_Selected excerpt:_
------------------------------

In the wide-ranging interview, renowned Cuban visual artist Duvier del Dago discusses his unique and intellectual artistry, the inspirations from his childhood and early education, and his experiences in the prominent Cuban art collective, Galería DUPP. He emphasizes the integration of historical events and collective memory in his work, indicating how these elements have come to shape his creative vision. Dago’s recent art exhibition in Zurich centers on the ethical implications of drone technology on society, embodying his ongoing fascination with the interplay between technology and nature. The show reflects Dago’s belief that all individuals are artists within their own historical moments, adding further depth to his vision of the world.

Duvier del Dago - Installations of series STANDBY during opening

Duvier del Dago – Installations of series STANDBY during opening

 

MOST OF US ARE ARTISTS OF A HISTORICAL MOMENT

The works of Duvier del Dago stand out in the Cuban visual arts scene of the first two decades of the twenty-first century. He is a young artist who, in a relatively short time, has succeeded in articulating his own intelligent language, loaded with intellectual arguments understand-able by informed viewers who have studied art as well as those who approach a gallery for the first time or who encounter any of his works in public spaces. The visual impact of his work has a solid foundation in concepts about the art that Duvier del Dago has been developing since his years at the academy. In other words, we are facing an artist in whom theory and practice are articulated in a coherent exercise. Nothing is more appropriate, then, than to allow the creator to speak for himself about his education, motivation, and approach.

Let us start from the very beginning. Was there an element of creativity in your childhood surroundings?

------------------------------

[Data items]
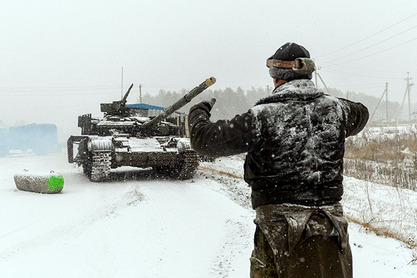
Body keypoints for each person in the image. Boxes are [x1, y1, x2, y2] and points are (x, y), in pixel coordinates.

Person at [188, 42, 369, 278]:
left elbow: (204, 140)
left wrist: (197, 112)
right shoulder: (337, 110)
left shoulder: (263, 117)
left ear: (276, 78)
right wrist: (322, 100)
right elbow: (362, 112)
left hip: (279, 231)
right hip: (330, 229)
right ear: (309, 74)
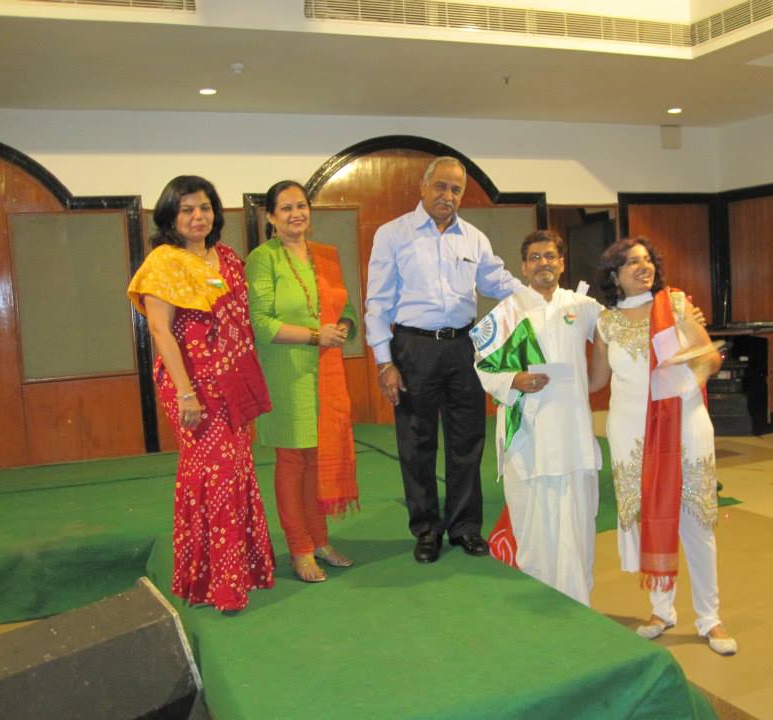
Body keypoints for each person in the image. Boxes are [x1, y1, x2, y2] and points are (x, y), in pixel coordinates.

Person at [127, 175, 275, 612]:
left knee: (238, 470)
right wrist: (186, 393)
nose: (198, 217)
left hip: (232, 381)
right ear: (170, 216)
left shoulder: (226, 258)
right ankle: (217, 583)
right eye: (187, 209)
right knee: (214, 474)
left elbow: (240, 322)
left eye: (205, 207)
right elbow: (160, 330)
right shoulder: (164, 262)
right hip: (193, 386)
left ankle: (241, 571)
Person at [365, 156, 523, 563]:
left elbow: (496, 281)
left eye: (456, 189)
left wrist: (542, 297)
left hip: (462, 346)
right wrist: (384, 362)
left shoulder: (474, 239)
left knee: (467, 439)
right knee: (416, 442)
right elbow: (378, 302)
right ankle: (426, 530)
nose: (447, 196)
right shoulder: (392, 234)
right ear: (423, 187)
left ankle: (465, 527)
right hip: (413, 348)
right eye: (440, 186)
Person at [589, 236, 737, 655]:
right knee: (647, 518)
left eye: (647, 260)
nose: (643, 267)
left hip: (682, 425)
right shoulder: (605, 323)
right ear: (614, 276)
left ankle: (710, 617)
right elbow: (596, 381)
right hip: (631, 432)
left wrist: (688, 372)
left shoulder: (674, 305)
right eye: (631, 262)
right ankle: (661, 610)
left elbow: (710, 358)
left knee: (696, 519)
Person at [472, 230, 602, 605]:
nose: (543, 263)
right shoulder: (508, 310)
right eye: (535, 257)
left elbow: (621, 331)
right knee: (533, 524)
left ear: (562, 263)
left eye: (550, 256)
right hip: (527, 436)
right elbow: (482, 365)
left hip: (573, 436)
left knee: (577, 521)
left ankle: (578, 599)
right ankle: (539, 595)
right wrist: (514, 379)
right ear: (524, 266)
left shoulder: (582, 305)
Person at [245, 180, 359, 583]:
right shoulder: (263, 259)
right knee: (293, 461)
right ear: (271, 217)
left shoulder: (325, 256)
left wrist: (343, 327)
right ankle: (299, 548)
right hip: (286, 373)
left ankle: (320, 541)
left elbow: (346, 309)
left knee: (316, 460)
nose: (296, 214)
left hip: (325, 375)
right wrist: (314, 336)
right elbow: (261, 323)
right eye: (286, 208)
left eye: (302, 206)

------------------------------

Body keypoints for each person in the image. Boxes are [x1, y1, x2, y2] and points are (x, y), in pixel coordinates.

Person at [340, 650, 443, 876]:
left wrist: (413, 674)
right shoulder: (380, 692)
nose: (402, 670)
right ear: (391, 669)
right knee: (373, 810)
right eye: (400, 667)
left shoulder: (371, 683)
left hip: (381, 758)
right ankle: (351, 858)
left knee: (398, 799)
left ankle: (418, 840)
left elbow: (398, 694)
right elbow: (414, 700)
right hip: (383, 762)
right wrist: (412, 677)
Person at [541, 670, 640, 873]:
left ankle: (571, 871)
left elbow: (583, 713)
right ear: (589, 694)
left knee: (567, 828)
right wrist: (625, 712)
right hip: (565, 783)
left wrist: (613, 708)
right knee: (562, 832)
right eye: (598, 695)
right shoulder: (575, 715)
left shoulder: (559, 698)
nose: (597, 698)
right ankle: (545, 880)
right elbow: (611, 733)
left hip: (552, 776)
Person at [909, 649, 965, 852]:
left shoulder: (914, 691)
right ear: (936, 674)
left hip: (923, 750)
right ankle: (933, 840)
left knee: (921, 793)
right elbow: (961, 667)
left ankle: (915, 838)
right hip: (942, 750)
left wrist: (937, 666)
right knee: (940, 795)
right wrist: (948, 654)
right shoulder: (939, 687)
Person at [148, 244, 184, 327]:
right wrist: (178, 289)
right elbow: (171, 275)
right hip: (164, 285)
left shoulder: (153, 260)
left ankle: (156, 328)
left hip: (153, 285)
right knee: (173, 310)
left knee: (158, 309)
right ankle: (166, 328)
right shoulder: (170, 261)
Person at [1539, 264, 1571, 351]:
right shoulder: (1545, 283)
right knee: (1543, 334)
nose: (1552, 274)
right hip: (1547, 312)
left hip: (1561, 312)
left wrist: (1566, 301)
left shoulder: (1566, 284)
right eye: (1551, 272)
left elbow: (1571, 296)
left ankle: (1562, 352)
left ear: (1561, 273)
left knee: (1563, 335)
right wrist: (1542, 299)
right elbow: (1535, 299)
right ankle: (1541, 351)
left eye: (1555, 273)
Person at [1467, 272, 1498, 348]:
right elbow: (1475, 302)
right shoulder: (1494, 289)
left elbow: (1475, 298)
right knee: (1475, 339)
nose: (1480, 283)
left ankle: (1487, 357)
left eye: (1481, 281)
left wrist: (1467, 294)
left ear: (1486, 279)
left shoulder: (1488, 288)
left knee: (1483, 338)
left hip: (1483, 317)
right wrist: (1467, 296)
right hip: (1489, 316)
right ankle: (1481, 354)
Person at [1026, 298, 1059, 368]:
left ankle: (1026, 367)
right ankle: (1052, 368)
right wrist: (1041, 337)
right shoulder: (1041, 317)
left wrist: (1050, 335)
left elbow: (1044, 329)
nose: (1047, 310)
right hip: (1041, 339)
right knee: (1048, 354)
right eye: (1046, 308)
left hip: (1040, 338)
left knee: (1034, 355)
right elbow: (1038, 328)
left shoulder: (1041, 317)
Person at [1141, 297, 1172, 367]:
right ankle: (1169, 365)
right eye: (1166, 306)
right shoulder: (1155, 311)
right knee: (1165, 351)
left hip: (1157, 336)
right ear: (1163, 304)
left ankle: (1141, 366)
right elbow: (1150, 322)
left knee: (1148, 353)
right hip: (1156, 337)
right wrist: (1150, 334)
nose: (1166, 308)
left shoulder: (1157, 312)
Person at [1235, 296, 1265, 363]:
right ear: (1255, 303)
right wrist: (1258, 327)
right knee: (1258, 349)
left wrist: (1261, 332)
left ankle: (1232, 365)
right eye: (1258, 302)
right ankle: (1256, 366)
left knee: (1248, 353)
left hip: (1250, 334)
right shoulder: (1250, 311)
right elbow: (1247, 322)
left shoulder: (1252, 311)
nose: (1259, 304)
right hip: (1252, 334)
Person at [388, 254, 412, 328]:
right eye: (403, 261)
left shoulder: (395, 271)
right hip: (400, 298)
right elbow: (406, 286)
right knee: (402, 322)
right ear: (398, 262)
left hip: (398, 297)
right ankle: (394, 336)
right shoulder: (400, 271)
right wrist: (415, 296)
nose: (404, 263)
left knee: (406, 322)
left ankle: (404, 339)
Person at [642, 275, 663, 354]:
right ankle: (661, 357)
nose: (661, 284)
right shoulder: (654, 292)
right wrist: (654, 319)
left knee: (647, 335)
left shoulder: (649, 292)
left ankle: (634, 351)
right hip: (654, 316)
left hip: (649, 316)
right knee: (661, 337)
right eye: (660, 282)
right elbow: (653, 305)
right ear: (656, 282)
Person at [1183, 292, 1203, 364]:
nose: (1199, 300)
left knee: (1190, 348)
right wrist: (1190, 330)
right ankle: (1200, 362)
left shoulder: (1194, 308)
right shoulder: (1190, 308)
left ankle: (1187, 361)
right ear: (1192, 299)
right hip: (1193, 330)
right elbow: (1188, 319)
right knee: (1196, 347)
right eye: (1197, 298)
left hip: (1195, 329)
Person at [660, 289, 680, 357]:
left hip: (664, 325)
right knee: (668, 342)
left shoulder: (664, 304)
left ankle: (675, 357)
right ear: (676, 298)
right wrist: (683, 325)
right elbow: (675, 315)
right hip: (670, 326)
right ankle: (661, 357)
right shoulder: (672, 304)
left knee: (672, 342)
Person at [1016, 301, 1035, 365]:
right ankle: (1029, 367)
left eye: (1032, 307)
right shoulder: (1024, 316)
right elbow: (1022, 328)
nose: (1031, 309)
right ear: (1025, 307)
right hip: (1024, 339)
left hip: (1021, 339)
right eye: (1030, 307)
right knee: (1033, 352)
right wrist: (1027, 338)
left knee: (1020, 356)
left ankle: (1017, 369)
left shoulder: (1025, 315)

------------------------------

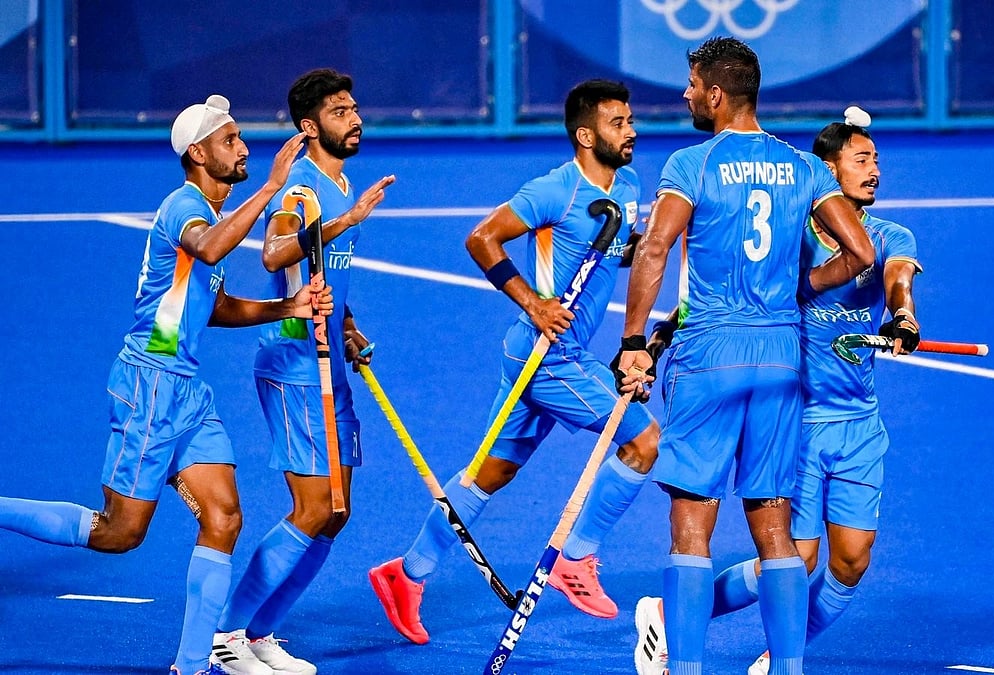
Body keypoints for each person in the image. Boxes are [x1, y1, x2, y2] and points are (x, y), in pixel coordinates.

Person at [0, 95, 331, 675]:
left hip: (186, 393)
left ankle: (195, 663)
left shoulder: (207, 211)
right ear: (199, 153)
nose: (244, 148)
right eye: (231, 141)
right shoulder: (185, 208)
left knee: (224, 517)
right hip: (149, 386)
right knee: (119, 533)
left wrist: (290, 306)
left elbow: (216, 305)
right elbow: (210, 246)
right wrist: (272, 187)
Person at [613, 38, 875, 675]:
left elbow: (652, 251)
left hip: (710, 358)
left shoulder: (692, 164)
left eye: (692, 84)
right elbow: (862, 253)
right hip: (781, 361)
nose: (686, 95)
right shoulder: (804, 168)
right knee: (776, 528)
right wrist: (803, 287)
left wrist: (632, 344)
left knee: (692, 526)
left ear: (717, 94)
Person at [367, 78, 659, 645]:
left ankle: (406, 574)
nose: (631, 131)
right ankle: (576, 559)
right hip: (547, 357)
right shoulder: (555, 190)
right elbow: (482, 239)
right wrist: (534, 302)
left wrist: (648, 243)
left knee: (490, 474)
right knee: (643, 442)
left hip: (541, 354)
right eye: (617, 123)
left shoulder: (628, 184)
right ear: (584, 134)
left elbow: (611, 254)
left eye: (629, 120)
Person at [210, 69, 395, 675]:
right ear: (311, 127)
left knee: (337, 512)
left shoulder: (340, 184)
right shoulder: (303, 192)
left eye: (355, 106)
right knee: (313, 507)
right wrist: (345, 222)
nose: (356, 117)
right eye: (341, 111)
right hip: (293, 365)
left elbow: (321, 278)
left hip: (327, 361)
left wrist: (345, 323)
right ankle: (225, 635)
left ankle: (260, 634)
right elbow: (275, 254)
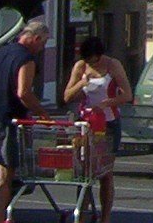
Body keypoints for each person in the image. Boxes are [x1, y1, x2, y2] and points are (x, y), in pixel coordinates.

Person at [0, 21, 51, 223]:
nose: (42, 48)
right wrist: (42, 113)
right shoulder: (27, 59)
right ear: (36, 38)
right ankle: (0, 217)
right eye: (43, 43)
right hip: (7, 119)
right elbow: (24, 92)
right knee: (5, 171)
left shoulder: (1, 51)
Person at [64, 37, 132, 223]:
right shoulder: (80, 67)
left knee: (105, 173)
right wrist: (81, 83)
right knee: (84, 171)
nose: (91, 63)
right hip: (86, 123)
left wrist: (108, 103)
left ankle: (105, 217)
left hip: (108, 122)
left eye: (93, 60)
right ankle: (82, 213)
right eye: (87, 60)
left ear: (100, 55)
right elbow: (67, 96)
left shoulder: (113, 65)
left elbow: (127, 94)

------------------------------

_What you will do:_
(1) In the sentence of the interview text that begins "In the wide-ranging interview," list everything Duvier del Dago is said to discuss.
(2) Repeat the interview text from "MOST OF US ARE" up to and including "motivation, and approach.".
The rows play no part in what is asked here.

_Task responses:_
(1)
- His unique and intellectual artistry
- The inspirations from his childhood and early education
- His experiences in the prominent Cuban art collective, Galería DUPP

(2)
MOST OF US ARE ARTISTS OF A HISTORICAL MOMENT

The works of Duvier del Dago stand out in the Cuban visual arts scene of the first two decades of the twenty-first century. He is a young artist who, in a relatively short time, has succeeded in articulating his own intelligent language, loaded with intellectual arguments understand-able by informed viewers who have studied art as well as those who approach a gallery for the first time or who encounter any of his works in public spaces. The visual impact of his work has a solid foundation in concepts about the art that Duvier del Dago has been developing since his years at the academy. In other words, we are facing an artist in whom theory and practice are articulated in a coherent exercise. Nothing is more appropriate, then, than to allow the creator to speak for himself about his education, motivation, and approach.